What Do Anime Fans Do When They’re Not Watching Anime? Anime & Music
Thus far in our blog series, we’ve focused on who anime viewers are and we have seen them be a diverse, global audience. And we’ve looked a bit at their anime genre preferences. But what about when they are not watching anime?
For one, anime viewers seem to be music lovers. This may not come as a surprise to AMV fans, but this engagement with music carries implications for music streaming platforms and live events alike.
Looking at their online activity in the US, music streaming platforms such as Spotify or Pandora are far more popular among anime viewers than non-viewers. Spotify is still building out its anime playlists to their fullest potential, having already done the hard work of licensing so many top anime songs to stream on the platform. Spotify sees anime opening and ending tracks crop up in the US Viral Top 50 Chart regularly.

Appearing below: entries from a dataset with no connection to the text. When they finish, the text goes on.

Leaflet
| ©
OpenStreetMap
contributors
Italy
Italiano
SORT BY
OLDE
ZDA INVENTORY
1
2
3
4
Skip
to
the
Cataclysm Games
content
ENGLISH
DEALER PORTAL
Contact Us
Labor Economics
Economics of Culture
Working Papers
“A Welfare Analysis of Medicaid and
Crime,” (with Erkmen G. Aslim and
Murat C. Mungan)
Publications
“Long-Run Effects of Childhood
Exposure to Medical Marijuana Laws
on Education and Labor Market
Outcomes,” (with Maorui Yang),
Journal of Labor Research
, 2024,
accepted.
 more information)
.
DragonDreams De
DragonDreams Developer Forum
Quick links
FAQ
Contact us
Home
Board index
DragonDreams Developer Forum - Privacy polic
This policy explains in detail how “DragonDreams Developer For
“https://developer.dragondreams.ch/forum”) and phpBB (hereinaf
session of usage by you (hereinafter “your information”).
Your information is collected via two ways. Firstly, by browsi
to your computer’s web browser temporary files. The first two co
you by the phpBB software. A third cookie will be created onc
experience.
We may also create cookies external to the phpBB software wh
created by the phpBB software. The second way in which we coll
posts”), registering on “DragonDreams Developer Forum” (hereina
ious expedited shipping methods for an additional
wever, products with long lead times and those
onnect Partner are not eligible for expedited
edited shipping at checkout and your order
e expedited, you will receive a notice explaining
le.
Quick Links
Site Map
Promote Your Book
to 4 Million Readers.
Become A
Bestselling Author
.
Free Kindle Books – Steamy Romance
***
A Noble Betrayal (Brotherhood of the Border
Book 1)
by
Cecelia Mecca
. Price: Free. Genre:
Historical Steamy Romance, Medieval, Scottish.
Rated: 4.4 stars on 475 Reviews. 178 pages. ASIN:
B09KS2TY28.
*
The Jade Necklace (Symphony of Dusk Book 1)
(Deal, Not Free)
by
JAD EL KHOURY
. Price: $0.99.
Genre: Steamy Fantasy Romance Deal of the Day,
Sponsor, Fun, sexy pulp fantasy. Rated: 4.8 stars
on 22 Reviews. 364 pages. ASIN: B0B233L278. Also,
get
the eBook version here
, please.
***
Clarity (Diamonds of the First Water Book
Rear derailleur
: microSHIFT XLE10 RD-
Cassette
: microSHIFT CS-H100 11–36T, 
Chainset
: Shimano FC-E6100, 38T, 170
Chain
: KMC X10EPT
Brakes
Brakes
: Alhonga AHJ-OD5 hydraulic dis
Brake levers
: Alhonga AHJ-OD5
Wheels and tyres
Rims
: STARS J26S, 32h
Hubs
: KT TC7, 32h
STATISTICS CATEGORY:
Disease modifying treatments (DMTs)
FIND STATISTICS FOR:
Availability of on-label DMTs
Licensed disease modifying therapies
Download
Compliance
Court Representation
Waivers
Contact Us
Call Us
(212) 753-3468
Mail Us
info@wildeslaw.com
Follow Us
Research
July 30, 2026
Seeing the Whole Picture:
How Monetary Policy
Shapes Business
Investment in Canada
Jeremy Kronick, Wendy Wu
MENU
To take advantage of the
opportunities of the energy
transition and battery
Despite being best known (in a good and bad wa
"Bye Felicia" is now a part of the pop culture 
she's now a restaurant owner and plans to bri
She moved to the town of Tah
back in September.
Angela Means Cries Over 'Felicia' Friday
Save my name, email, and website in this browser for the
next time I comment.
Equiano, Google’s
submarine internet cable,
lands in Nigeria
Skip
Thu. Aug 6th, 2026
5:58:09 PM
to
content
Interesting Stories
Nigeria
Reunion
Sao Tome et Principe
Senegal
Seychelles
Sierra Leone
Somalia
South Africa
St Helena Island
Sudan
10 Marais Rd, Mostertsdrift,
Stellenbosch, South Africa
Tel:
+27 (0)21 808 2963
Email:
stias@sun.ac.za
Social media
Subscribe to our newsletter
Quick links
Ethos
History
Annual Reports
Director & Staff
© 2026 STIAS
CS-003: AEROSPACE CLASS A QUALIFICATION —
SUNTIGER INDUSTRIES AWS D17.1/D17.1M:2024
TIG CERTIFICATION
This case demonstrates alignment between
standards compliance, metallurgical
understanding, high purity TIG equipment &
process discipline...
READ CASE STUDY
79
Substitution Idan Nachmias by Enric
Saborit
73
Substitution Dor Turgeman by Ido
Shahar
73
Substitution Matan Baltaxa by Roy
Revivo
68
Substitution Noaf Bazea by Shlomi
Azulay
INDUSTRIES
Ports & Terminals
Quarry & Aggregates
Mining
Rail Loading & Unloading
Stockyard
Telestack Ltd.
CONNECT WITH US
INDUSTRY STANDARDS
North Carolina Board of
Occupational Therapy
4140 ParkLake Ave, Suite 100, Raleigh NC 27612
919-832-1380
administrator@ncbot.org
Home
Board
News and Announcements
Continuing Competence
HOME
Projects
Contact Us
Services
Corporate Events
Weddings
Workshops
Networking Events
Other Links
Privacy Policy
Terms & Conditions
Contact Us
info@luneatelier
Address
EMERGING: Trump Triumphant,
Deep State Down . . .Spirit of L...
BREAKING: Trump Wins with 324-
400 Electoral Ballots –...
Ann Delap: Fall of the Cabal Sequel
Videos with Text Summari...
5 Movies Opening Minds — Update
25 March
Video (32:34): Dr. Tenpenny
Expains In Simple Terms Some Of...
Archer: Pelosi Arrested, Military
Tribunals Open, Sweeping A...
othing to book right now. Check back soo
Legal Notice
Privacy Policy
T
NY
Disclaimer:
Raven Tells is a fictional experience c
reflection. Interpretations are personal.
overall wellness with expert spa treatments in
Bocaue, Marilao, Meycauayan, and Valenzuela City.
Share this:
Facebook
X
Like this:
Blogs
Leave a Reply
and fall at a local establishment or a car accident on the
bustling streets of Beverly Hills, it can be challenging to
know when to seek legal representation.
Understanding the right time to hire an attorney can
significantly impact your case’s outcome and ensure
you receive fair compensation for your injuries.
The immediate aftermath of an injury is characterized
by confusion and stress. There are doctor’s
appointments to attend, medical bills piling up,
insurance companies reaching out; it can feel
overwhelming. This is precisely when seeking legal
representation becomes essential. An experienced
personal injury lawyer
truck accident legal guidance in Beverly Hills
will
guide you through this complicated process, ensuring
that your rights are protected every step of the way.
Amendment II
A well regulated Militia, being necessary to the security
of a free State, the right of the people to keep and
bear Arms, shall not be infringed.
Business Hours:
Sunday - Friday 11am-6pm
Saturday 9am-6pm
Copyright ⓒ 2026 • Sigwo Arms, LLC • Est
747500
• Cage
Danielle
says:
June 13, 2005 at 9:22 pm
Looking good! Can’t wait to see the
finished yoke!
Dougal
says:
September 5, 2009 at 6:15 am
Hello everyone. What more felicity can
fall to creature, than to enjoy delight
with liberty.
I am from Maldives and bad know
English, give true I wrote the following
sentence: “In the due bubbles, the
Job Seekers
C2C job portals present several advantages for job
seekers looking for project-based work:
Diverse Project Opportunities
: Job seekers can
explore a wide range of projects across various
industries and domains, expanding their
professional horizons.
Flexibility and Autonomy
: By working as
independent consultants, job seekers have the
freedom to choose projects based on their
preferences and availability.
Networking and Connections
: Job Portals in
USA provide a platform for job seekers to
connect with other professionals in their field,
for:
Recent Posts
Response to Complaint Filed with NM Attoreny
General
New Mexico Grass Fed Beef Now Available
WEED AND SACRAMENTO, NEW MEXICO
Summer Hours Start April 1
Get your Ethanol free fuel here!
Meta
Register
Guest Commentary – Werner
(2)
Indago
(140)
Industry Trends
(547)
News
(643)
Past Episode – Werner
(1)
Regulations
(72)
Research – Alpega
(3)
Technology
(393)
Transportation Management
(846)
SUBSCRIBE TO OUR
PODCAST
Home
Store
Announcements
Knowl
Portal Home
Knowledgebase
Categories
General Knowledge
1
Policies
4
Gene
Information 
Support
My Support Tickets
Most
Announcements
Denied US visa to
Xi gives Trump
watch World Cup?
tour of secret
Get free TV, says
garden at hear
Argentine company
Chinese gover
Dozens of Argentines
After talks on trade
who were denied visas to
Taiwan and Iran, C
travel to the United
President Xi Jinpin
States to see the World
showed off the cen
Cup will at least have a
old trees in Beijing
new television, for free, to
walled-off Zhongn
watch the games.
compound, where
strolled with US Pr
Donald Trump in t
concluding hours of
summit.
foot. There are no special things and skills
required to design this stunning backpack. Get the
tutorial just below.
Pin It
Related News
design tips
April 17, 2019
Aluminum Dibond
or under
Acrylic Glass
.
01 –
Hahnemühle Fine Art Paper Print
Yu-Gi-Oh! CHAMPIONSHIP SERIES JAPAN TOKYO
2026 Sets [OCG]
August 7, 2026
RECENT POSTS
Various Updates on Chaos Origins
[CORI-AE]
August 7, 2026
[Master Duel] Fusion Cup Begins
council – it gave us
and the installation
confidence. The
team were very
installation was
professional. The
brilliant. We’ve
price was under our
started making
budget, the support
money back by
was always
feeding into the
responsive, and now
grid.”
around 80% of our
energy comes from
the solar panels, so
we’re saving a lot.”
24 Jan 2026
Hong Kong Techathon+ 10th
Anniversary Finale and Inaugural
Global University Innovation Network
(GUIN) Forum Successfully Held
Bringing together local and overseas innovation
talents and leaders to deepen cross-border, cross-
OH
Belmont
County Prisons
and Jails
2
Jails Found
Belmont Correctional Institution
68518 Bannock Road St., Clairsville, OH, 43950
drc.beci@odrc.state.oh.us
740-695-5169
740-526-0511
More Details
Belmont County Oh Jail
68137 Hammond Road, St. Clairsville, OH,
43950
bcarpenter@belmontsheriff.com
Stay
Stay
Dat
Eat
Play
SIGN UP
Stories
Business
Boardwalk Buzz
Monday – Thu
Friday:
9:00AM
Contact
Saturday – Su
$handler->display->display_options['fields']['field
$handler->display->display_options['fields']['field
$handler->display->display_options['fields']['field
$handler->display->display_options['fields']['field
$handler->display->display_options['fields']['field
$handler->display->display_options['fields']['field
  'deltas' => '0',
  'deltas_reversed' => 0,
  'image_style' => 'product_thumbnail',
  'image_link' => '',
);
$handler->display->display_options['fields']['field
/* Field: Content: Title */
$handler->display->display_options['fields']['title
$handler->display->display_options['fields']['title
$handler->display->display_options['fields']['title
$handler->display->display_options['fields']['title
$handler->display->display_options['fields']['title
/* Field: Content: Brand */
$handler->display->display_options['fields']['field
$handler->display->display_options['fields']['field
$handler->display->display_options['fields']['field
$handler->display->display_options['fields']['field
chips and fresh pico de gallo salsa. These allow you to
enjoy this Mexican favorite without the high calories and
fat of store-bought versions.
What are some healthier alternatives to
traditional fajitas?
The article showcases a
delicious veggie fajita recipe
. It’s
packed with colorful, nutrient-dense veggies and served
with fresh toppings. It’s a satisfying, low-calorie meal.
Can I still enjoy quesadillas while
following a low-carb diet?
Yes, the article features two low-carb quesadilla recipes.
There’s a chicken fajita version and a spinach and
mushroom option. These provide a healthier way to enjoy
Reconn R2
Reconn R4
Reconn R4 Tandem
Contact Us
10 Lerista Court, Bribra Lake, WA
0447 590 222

Of course, music streaming platforms like Spotify or Pandora are not the only places where anime viewers over-index. They are also far more likely to be found on Steam or Twitch. In a future blog post, we plan to explore anime viewers as gamers, but Spotify is a great place to find anime viewers and it is also a place where there is a lot of untapped potential.
For event organizers, if a Japanese musical act is coming to perform at your convention—what could you do to circulate a Spotify playlist of the band’s music, to help fans get hyped and anticipate the event? To help them find deep cuts, familiarize themselves with the band’s discography, and enjoy the full-length performance even more? What are ways music streaming platforms could better cater to anime viewers? What other ways could anime viewers’ love of music be leveraged to enhance their experiences as both anime and music fans?